#### Problem statement
Write the entries below out again exactly, but skip the pictures.

[Stored data entries]

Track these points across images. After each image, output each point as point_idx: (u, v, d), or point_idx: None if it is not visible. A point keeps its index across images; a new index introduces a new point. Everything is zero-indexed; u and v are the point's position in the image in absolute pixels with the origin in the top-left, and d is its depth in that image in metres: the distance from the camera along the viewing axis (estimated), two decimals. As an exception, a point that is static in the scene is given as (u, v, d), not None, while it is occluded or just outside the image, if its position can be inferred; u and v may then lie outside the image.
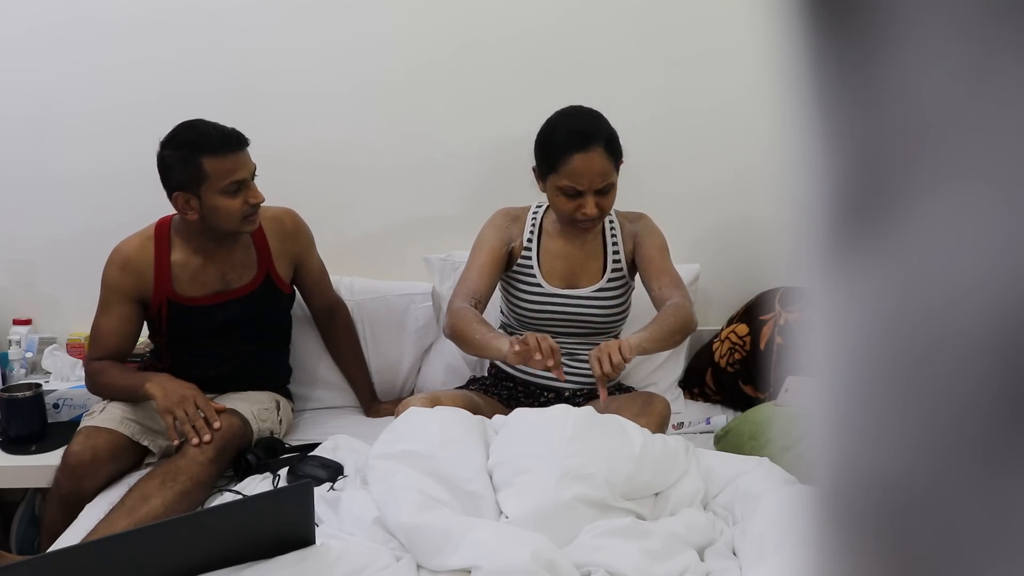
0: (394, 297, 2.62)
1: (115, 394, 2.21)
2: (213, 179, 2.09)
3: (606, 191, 2.16)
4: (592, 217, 2.16)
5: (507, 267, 2.33)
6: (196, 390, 2.10)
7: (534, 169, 2.23)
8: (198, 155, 2.09)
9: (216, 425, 2.06)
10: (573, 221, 2.19)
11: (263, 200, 2.17)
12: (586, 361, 2.26)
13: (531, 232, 2.33)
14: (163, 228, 2.26)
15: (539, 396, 2.29)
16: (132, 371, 2.24)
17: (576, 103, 2.24)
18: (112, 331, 2.23)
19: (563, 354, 2.25)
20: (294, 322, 2.51)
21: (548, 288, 2.28)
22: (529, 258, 2.31)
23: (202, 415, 2.06)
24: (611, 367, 1.95)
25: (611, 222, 2.33)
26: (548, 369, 1.95)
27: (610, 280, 2.29)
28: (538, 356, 1.94)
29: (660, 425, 2.09)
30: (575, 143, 2.12)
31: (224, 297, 2.27)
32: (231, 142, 2.11)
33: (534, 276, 2.30)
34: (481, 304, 2.22)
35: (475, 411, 2.05)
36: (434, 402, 2.05)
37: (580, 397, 2.28)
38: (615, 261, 2.31)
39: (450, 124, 2.68)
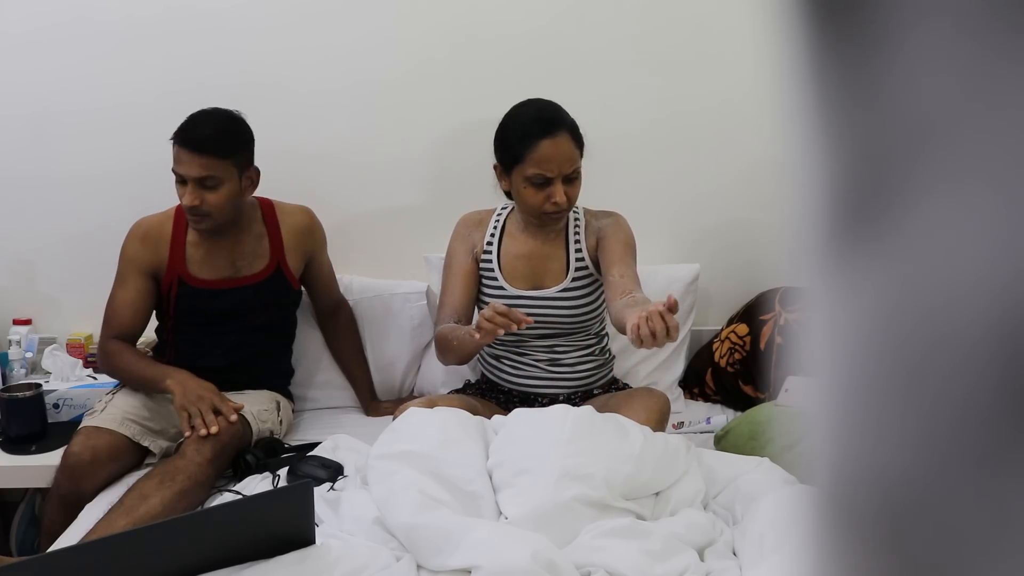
0: (390, 296, 2.62)
1: (130, 380, 2.24)
2: (174, 163, 2.18)
3: (573, 178, 2.13)
4: (562, 207, 2.12)
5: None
6: (213, 390, 2.14)
7: (495, 168, 2.21)
8: (173, 139, 2.17)
9: (232, 418, 2.10)
10: (543, 214, 2.15)
11: (190, 204, 2.16)
12: (570, 365, 2.25)
13: (492, 235, 2.30)
14: (182, 209, 2.29)
15: (534, 402, 2.25)
16: (152, 362, 2.27)
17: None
18: (127, 304, 2.27)
19: (543, 359, 2.26)
20: (297, 323, 2.53)
21: (511, 291, 2.24)
22: (489, 261, 2.28)
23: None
24: (664, 329, 1.70)
25: (576, 219, 2.28)
26: (521, 324, 1.92)
27: (575, 279, 2.24)
28: (502, 333, 1.92)
29: (660, 421, 2.08)
30: (540, 129, 2.10)
31: (233, 283, 2.31)
32: (189, 140, 2.15)
33: (496, 279, 2.26)
34: (464, 321, 2.24)
35: (473, 414, 2.04)
36: (432, 407, 2.03)
37: (576, 399, 2.26)
38: (578, 259, 2.24)
39: (450, 122, 2.68)
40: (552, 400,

#### Answer box
Track these points across images. After each image, output each point as point_idx: (u, v, d), or point_idx: None if it is not visible. A point keeps its index across images; a new index introduces a new point. Everything is zero-indexed; u and v are the point's position in the image in absolute pixels with the origin in the top-left, and d is its depth in that image in metres: the distance from the camera along the viewing axis (estimated), two decimals. As an exception, a point that is static in the scene is given as (u, v, d), not None, while it is occluded or just outside the image, if its position can be inferred; u and v may then lie outside the image.
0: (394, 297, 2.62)
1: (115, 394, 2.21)
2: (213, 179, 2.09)
3: (606, 191, 2.16)
4: (592, 217, 2.16)
5: (507, 267, 2.33)
6: (196, 390, 2.10)
7: (534, 169, 2.23)
8: (198, 155, 2.09)
9: (216, 425, 2.06)
10: (573, 221, 2.19)
11: (263, 200, 2.17)
12: (586, 361, 2.26)
13: (531, 232, 2.33)
14: (163, 228, 2.26)
15: (539, 396, 2.29)
16: (132, 371, 2.24)
17: (576, 103, 2.24)
18: (112, 331, 2.23)
19: (563, 354, 2.25)
20: (294, 322, 2.51)
21: (548, 288, 2.28)
22: (529, 258, 2.31)
23: (202, 415, 2.06)
24: (611, 367, 1.95)
25: (611, 222, 2.33)
26: (548, 369, 1.95)
27: (610, 280, 2.29)
28: (538, 356, 1.94)
29: (660, 425, 2.09)
30: (575, 143, 2.12)
31: (224, 297, 2.27)
32: (231, 142, 2.11)
33: (534, 276, 2.30)
34: (481, 304, 2.22)
35: (475, 411, 2.05)
36: (434, 402, 2.05)
37: (580, 397, 2.28)
38: (615, 261, 2.31)
39: (450, 124, 2.68)
0: (390, 296, 2.62)
1: (130, 380, 2.24)
2: (174, 163, 2.18)
3: (573, 178, 2.13)
4: (562, 207, 2.12)
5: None
6: (213, 390, 2.14)
7: (495, 168, 2.21)
8: (173, 139, 2.17)
9: (232, 418, 2.10)
10: (543, 214, 2.15)
11: (190, 204, 2.16)
12: (570, 365, 2.25)
13: (492, 235, 2.30)
14: (182, 209, 2.29)
15: (534, 402, 2.25)
16: (152, 362, 2.27)
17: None
18: (127, 304, 2.27)
19: (543, 359, 2.26)
20: (297, 323, 2.53)
21: (511, 291, 2.24)
22: (489, 261, 2.28)
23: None
24: (664, 329, 1.70)
25: (576, 219, 2.28)
26: (521, 324, 1.92)
27: (575, 279, 2.24)
28: (502, 333, 1.92)
29: (660, 421, 2.08)
30: (540, 129, 2.10)
31: (233, 283, 2.31)
32: (189, 140, 2.15)
33: (496, 279, 2.26)
34: (464, 321, 2.24)
35: (473, 414, 2.04)
36: (432, 407, 2.03)
37: (576, 399, 2.26)
38: (578, 259, 2.24)
39: (450, 122, 2.68)
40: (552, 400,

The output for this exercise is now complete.